Well, you can split the problem down into a set of distances. Since we haven't used enough letters yet, let's label the waypoints as W0 (end point) to WN (starting point). Distance between W0 and W1 will be travelled once, W1...W2 will be travelled three times, W2..W3 will be travelled 5 times, etc. For maximum efficiency, at the waypoint W1, there should be exactly C bananas before the final stretch; before that, at W2 there should be exactly 2C bananas, and at WN-1 there should be exactly (N-1)C bananas.

This breaks down when the number of bananas gets too big, as it can't deliver more than a full load of bananas (as you only travel the last stage once). If you started with, say, a million bananas (a thousand loads - overkill is good in examples) you can do better than that if you are allowed to turn round at the finish and go back for more bananas.

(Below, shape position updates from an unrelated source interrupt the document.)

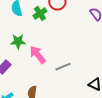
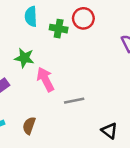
green cross: (40, 13) -> (59, 29), turned 32

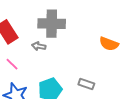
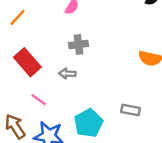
gray cross: (52, 24) -> (79, 44), size x0.6

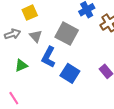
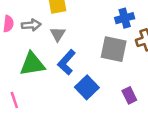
gray square: (67, 34) -> (114, 49), moved, turned -30
green triangle: (21, 65) -> (32, 64), size x1.6

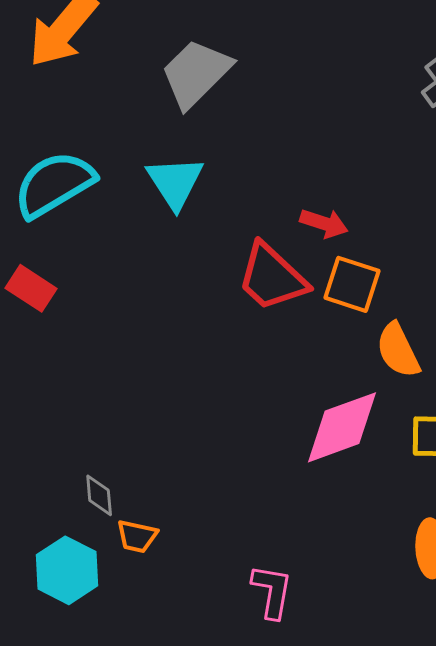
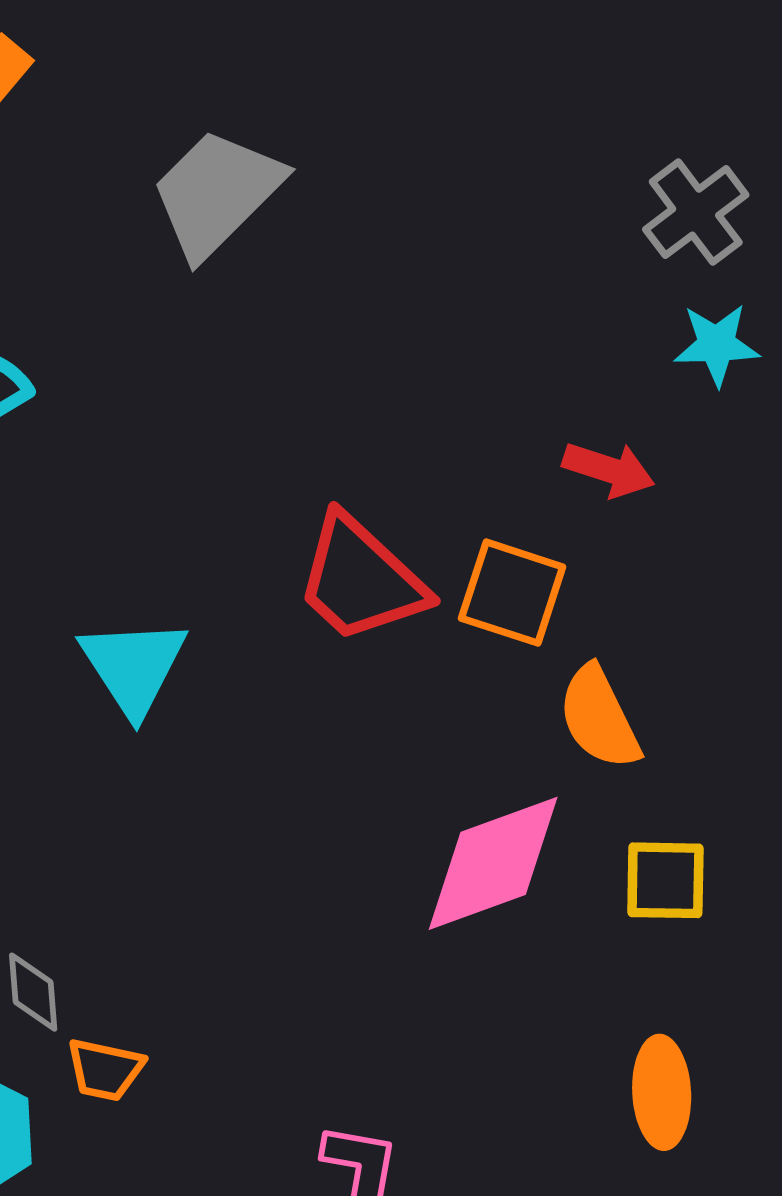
cyan triangle: (175, 182) -> (133, 666), moved
red arrow: (324, 223) -> (609, 470), moved

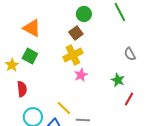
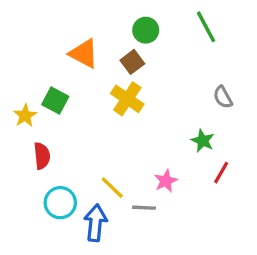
orange triangle: (32, 28) -> (84, 54), moved
yellow cross: (73, 55) -> (127, 99), turned -30
pink star: (81, 75) -> (166, 181), moved

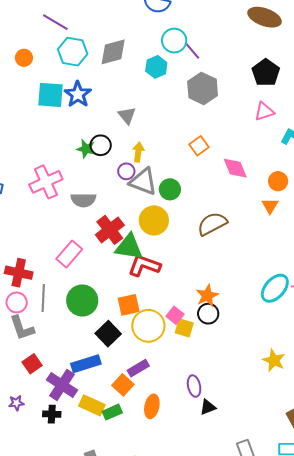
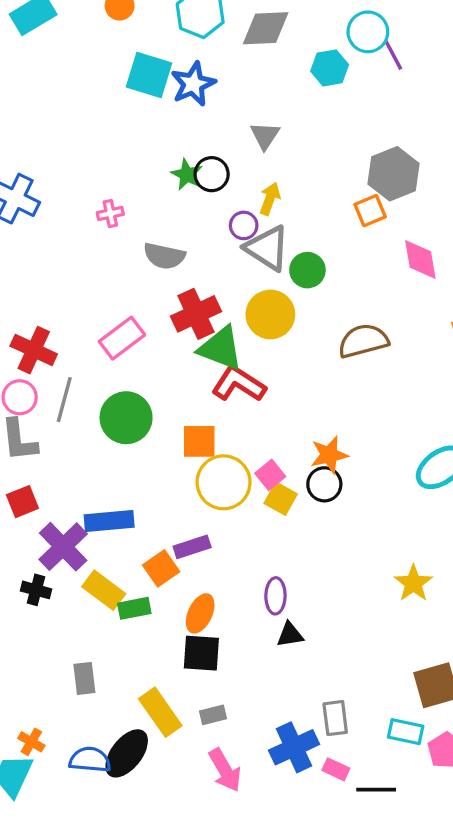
gray hexagon: (203, 88) -> (394, 174), moved
pink cross: (46, 182) -> (110, 213), size x0.5
black square: (108, 334) -> (201, 653), moved, turned 35

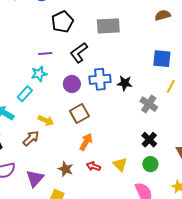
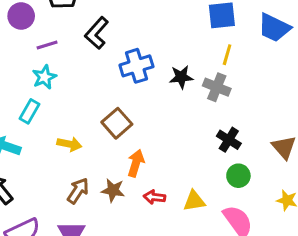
black star: (125, 83) -> (181, 77), moved
purple circle: (72, 84) -> (21, 16), moved
yellow line: (171, 86) -> (227, 55), moved
brown arrow: (31, 138) -> (78, 191), moved
yellow triangle: (120, 164) -> (194, 201), moved, turned -42
brown star: (66, 169) -> (113, 190), moved

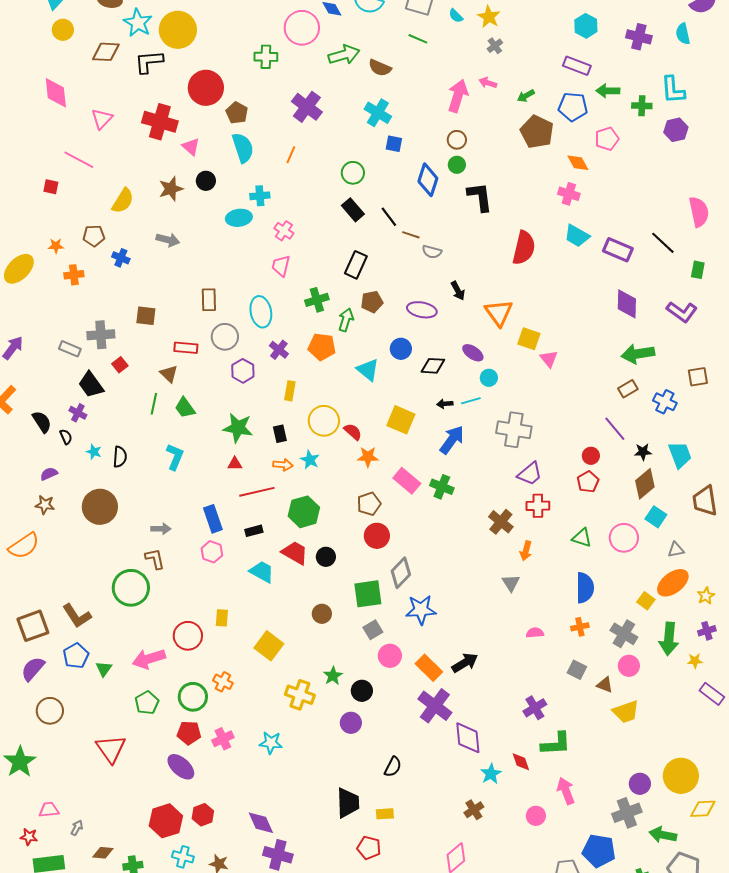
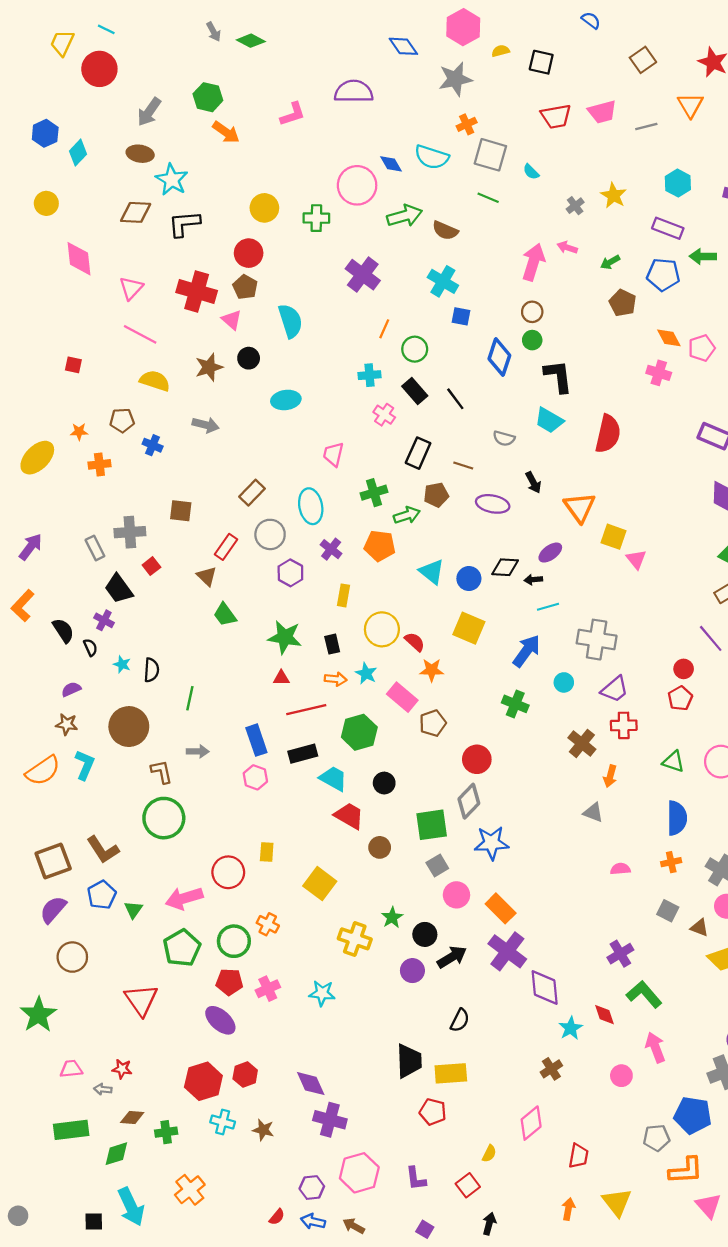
yellow star: (489, 17) -> (614, 195), moved
yellow circle: (63, 30) -> (46, 203), moved
yellow circle: (178, 30) -> (264, 208), moved, size x0.7
red circle: (206, 88) -> (249, 253), size x0.7
brown pentagon: (237, 113) -> (245, 287), moved
brown pentagon: (537, 132) -> (623, 303), size x0.7
pink pentagon: (607, 139) -> (702, 348), moved
orange line: (291, 155) -> (384, 329), moved
pink line: (79, 160) -> (140, 334), moved
cyan cross: (260, 196) -> (369, 375), moved
yellow semicircle: (123, 201) -> (155, 381), turned -104
pink cross: (284, 231) -> (384, 415), moved
brown line: (411, 235) -> (463, 466), moved
cyan trapezoid: (577, 236) -> (549, 420), moved
brown rectangle: (209, 300) -> (252, 493), turned 45
green arrow: (346, 320) -> (407, 515), turned 55
red rectangle: (186, 348) -> (226, 547), turned -60
gray rectangle: (70, 349) -> (95, 548), turned 40
blue circle: (401, 349) -> (469, 579), moved
purple ellipse: (473, 353) -> (550, 553), turned -70
cyan circle: (489, 378) -> (564, 682), moved
green line: (154, 404) -> (190, 698), moved
black arrow: (445, 404) -> (533, 580), moved
cyan L-shape: (175, 457) -> (85, 765), moved
pink rectangle: (407, 481) -> (402, 697), moved
black rectangle: (254, 531) -> (303, 754), size x1.4
red circle: (377, 536) -> (477, 759), moved
red trapezoid: (295, 553) -> (349, 816), moved
brown L-shape: (155, 559) -> (162, 772), moved
cyan trapezoid: (262, 572) -> (333, 778), moved
gray triangle: (511, 583) -> (593, 812), turned -36
black arrow: (465, 663) -> (452, 957), moved
green pentagon: (147, 703) -> (182, 948), size x1.4
green L-shape: (556, 744) -> (644, 994), turned -128
yellow rectangle: (385, 814) -> (451, 1073), size x1.6
gray arrow: (77, 828) -> (103, 1089), turned -112
red star: (29, 837) -> (122, 1069), moved

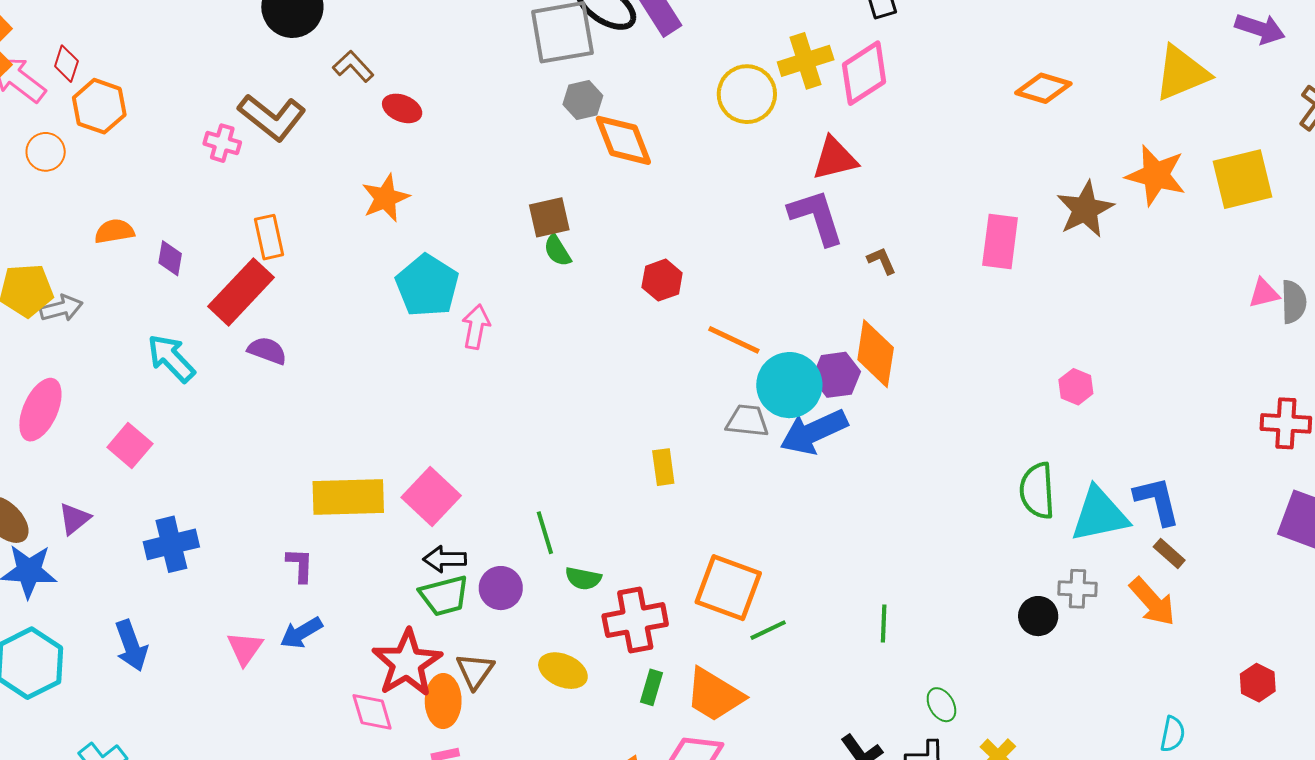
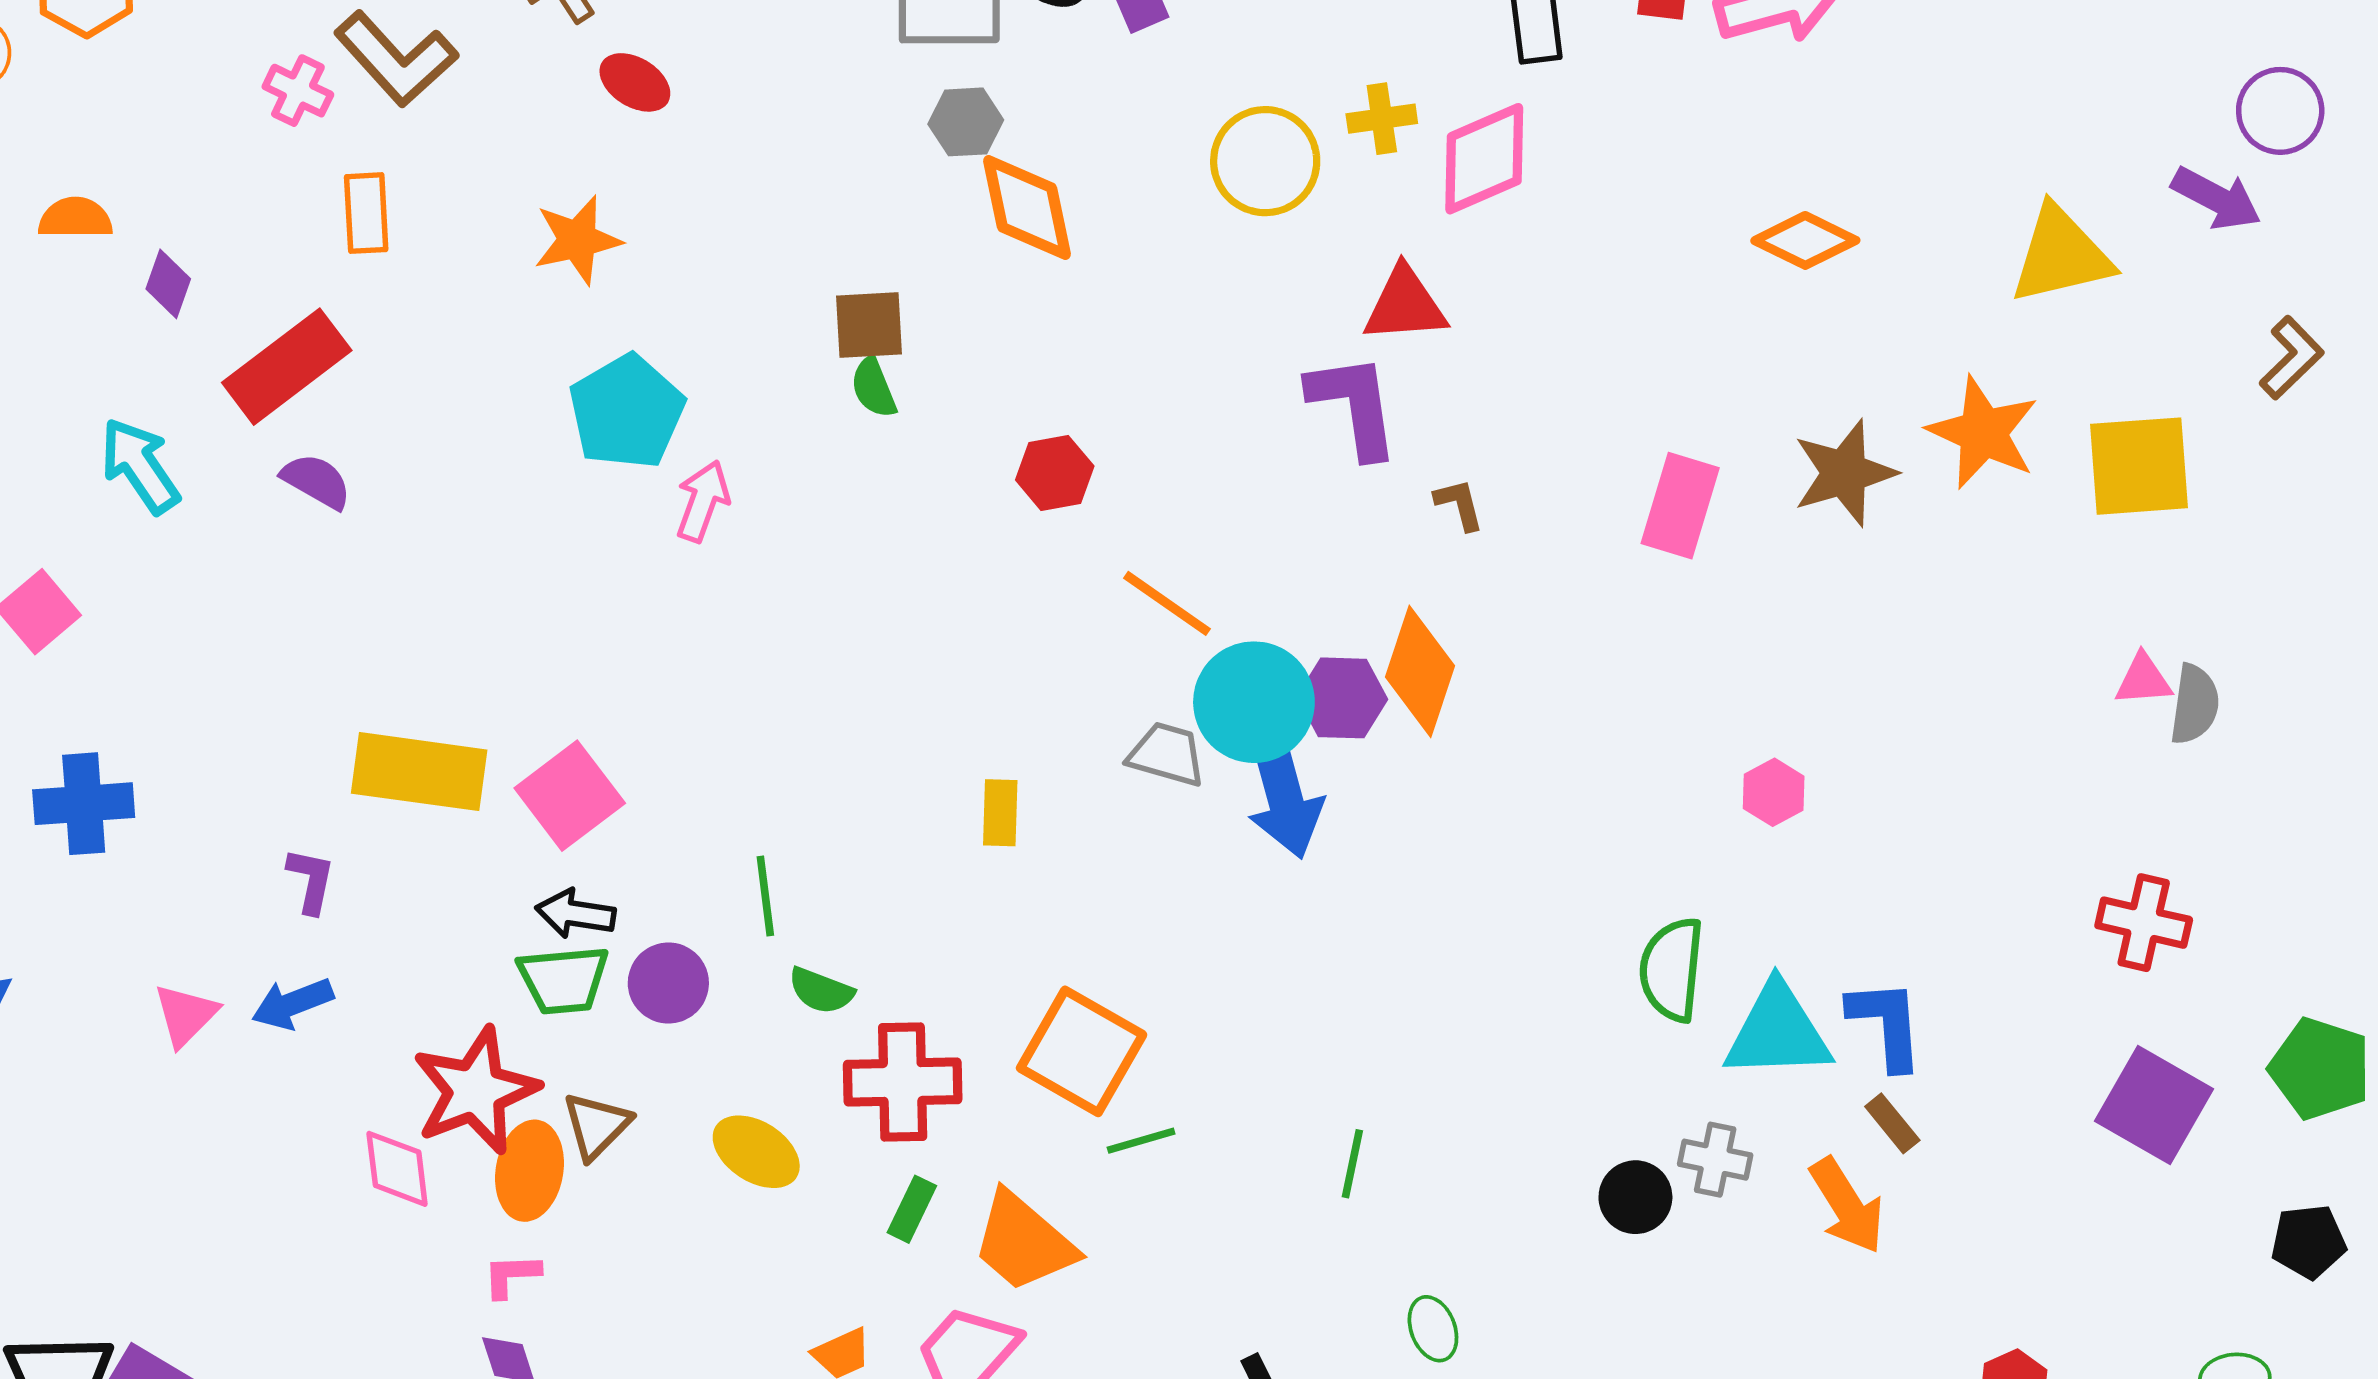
yellow cross: (806, 61) -> (1382, 119), size x0.7
orange rectangle: (269, 237) -> (366, 213), moved
blue arrow: (814, 432) -> (1284, 795), turned -90

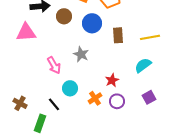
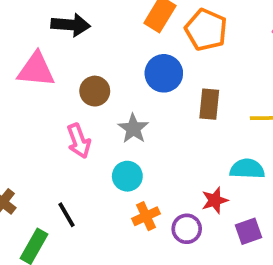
brown circle: (64, 16) -> (95, 91), moved
cyan semicircle: (143, 65) -> (247, 169), turned 30
red star: (112, 80) -> (215, 200), moved
cyan circle: (70, 88) -> (127, 176), moved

I did (before seeing Stephen's post) work out where the single trip strategy breaks down as the perfect strategy (it's basically how many reciprocal odd numbers you need to add to get to one). I didn't attempt working out the new strategy.

This breaks down when the number of bananas gets too big, as it can't deliver more than a full load of bananas (as you only travel the last stage once).

True. I did work out a rough revised strategy for this - you basically turn the problem around, and calculate the distances backwards from the finish line... but they get very big, fast. That's how I calculated the (roughly) 16,000 bananas required to get 3,000 to the finish line. Once you go above 1,000 bananas at the finish, you can set aside 1,000 bananas to get your camel home again, which was troubling me in the original problem.

Aside: the sum if 1/(2x-1) diverges, so you should be able to get any number of bananas to the finish line... at a cost.